この例文の場合、いちご大福が嫌いかもしれないということが度外視されています。アウフヘーベンというよりは、両方を組み合わせただけという考え方もあるかもしれません。いちごとも大福とも違う第三案=ジンテーゼをいちご大福と仮定した場合の例文です。
②三角に見える+丸に見える=円錐(えんすい)
テーゼ:この図形は三角形
アンチテーゼ:この図形は丸
↓
アウフヘーベンして
↓
ジンテーゼ:円錐
三角にも丸にも見えることが同時に存在する図形とは……というクイズとして考えてみてください。そんな図形あったっけとアウフヘーベンすると答えが円錐と導くことができます。
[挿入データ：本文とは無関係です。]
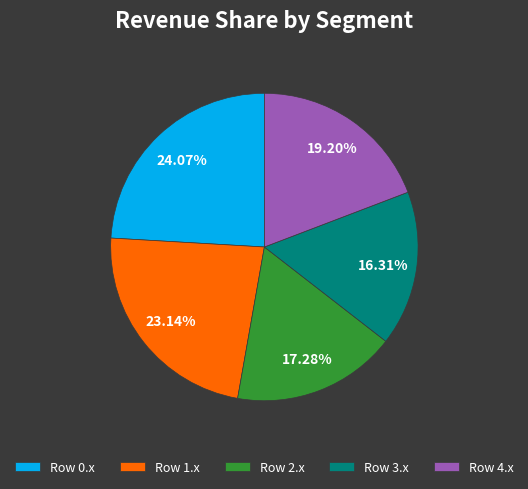

What is the ratio of the value at Row 2.x to the value at Row 4.x?

0.9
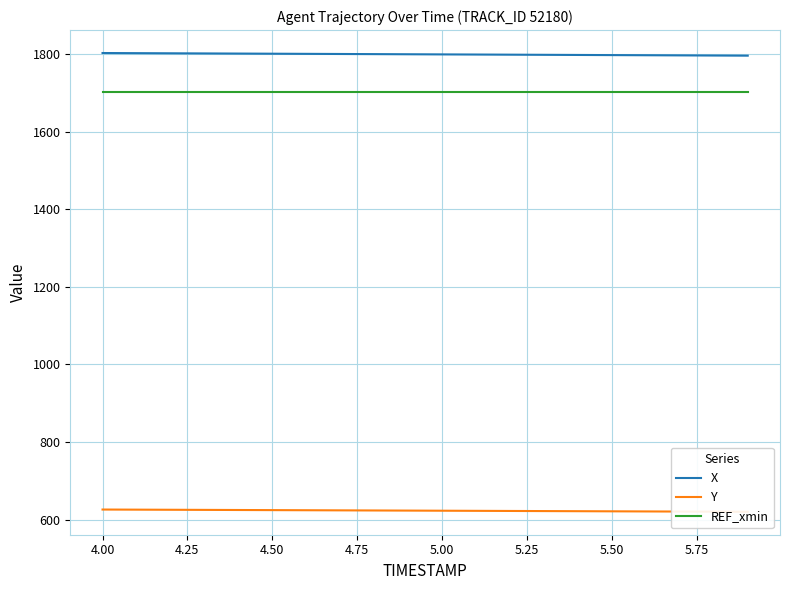

True or false: X and REF_xmin intersect in this chart.

False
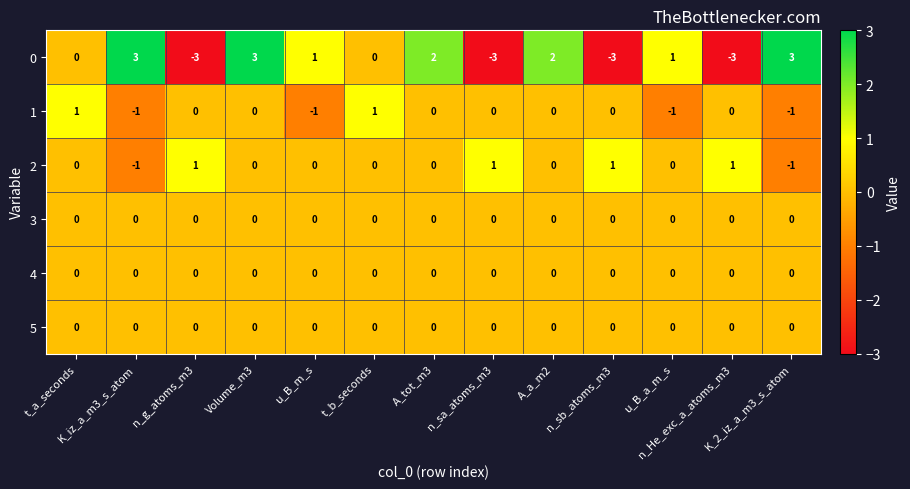

Count the 1 values in the range -1 to 0.

11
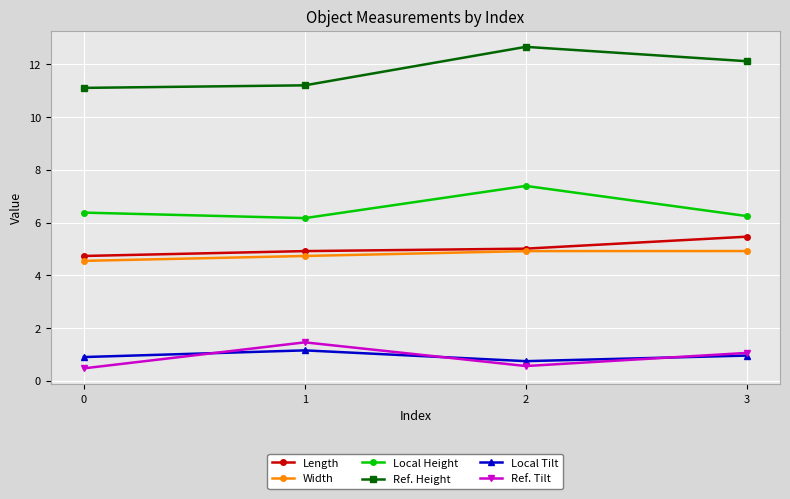

What is the sum of all Width values?

19.1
柔軟な考え方を必要とする時の例文にもなりますね。物事には色んな側面があるという弁証法にも使うことができます。
③車+環境問題=エコカー
テーゼ:車は便利
アンチテーゼ:排気ガスは環境問題
↓
アウフヘーベンして
↓
ジンテーゼ:エコカー(電気自動車)
どんな物事にも賛否両方の見方や立場や見え方があります。自動車で言うと、便利ではあるけれど排気ガスが環境問題になっています。排気ガス規制だけではもう環境問題が深刻と分かっていても車を捨てる生活ができるかというと無理ですよね。そこでアウフヘーベンして、車で生活して環境問題を無くすことを両立させるジンテーゼがエコカーというわけです。
『アウフヘーベン』を理解して言葉を楽しもう!
アウフヘーベンしようと言うとなんて高尚なことを言う人だろうと思われるかもしれません。流行語にノミネートされたと言っても、あまり日常会話では使いませんよね。ですが、概念は使っています。
子ども2人がおもちゃを取り合っていたら順番に使う方法を提案したり個別に興味を持つだろう他のおもちゃで興味を引いたり、旅行の目的地を決める時にAとBという2案が出てしまったらAとB両方行くことにしたり夏と冬で分けて出かけたり、そんなやり取りはありますよね。ドイツ語が語源のアウフヘーベンという言葉は知らなくてもアウフヘーベンという思考はすでに持っているわけです。
どうしても意見がまとまらないという時に頭の片隅にアウフヘーベンの弁証法があると頼れる存在になるのかもしれません。アウフヘーベンを味方にしてより良いジンテーゼで日常に小さな楽しみが増えますように。